Since the last post...

I've written a fair bit about how the taxonomy should work - the basic two groupings, "Practicals" and "Esoterics" seem to be set, and from there I'm looking at classifying things within.

The way I initially thought I'd go about this was in a general sense, "How could I classify the things to be learned?" - and after a couple of minutes of just slamming my head into that wall I crumbled, and decided to just write about 30 things I'm interested in learning and then find the most general way to classify them. Seems to have worked.

Then I got sidetracked by some guitar I heard on the radio into playing with mine, and from there I got angry about not knowing simple musical theory like what the subdominant chord in the key of E would be - or even what the notes in the tonic chord would be. So I made a bunch of little pieces of paper I could slide around with the notes listed chromatically on them, and a counter and that was neat. Really clunky though. Then I streamlined it by cutting some well-spaced holes in a piece of paper and putting one of the thin pieces of paper I'd written scales on to slide into it. If I put an E in the top hole, it shows a G# and a B on the other two holes. It's quick and easy, and I could go on to make a slide for minor chords, for all the different chords in a particular key, for interesting intervals - but that's when I got smart.

I brushed up on my more-than-adequately rusty Turing skills and wrote myself a little program that tells me what information I would like to know. I made it very expandable, but off the bat I programmed in (for any given note) the major and minor tonic, subdominant, and dominant chords, as well as the perfect 4th and 5th interval to be shown. It isn't much, and in the long run it's something I should simply know - but doing it helped me learn a fair bit of theory and it was a lot of fun. I also learned a good deal about wrapping things into a range with a mod statement. That is now what this post is about.

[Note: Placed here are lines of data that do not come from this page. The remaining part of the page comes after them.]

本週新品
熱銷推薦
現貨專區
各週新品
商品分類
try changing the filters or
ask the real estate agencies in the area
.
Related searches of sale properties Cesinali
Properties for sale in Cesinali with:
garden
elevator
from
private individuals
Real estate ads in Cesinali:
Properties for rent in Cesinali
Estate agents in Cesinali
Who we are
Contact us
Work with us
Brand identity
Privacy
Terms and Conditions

I spent about 25 minutes kind of staring at the screen before making any real good work - I'd written the shell of a function and gotten it into my head I needed some kind of loop because I'd be repeatedly subtracting from a number. The situation was:

  • 12 elements, 0-11 of an array, values 'A','Bb','B'...'G#'
  • A function should take in a 'current' position in the array, and
  • a 'modifier', the number of chromatic steps up or down to take, and
  • should return an index to the desired note
An example would be func(10,3) - meaning G + 3 chromatic steps, or Bb, index 1. Alternatively, you could get func(2,-20) meaning B - 20 chromatic steps, or, really, -8 chromatic steps since the first 12 just wrap around, and you end up at Eb.

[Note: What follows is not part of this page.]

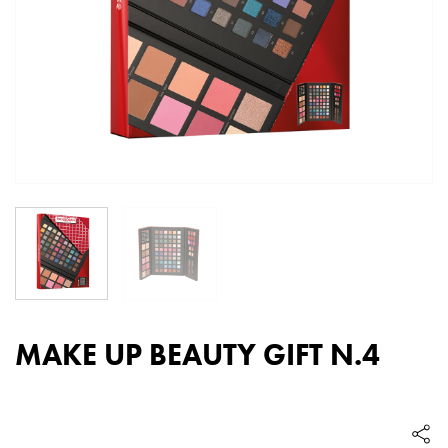
MAKE UP BEAUTY GIFT N.4
quantité
de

Anyway I sucked at this. I spent a long time doing nothing, then spent a much longer time watching Lawrence of Arabia for the first time (that movie is amazing) then I went back to not succeeding. After a long, long period of time, I'd worked to this point:

if (modifier < MINNOTES) and ((current + modifier) < MINNOTES) then
current := (modifier + current) mod (MAXNOTES)
elsif (modifier < MINNOTES) and ((current + modifier) >= MINNOTES) then
current += modifier
elsif (modifier > MINNOTES) and ((current + modifier) > MAXNOTES) then
current := ((modifier + current) mod (MAXNOTES))
elsif (modifier > MINNOTES) and ((current + modifier) <= MAXNOTES) then
current += modifier
end if

After trying to write this small snippet of code in Blogger and spinning my wheels for a very long time, I've grown frustrated but learned a good deal. There are some issues that occur when moving between 'Compose' and 'HTML' mode that make newlines disappear and cause evaluation of symbols. For example, &-lt appears as <, but when you move to composition mode, the HTML is rendered and thus the symbol-text is replaced. Moving back to HTML leaves you with just an angle-bracket, and then moving into Compose will kill a large section of your post.

It's ugly.

Anyway, hopefully this works out (I've simply resolved to not switch back to Compose mode - who needs WYSIWYG) and you can read the code I posted in. Note that it's hideous. It took me over 3 hours to come up with that code which does actually work, during which time I went through off-by-one errors and modulo arithmetic problems and all sorts of hairy guff. Fortunately it finally worked, and once I saw that if-statement I saw it could be further reduced:

if isBetween (MINNOTES, current + modifier, MAXNOTES) then
result (current + modifier)
result ((modifier + current) mod (MAXNOTES))
end if

is the final rendition of that code - I wrote a small 'isBetween(low,target,high)' function that returns true when target is above-or-equal-to low and below-or-equal-to high, inclusive.

After hours of pounding away at what's really a simple problem, I finally ended up with a simple solution. From there the program wrote itself, and the ability to simply say "5 steps up from whatever the input is" without any error-checking or external wrapper statements made it all worthwhile.

It was a good coding experience.

Anyway, goodnight.

1 comment:

Martin said...

Cool, I once wrote a music program as well. It would randomly pick a note and an interval above that note. Then it plays the first note along with the note up the given interval. You could ask it to replay as many times as you like, until you try to guess what the interval was... I still failed my ear training tests in high school.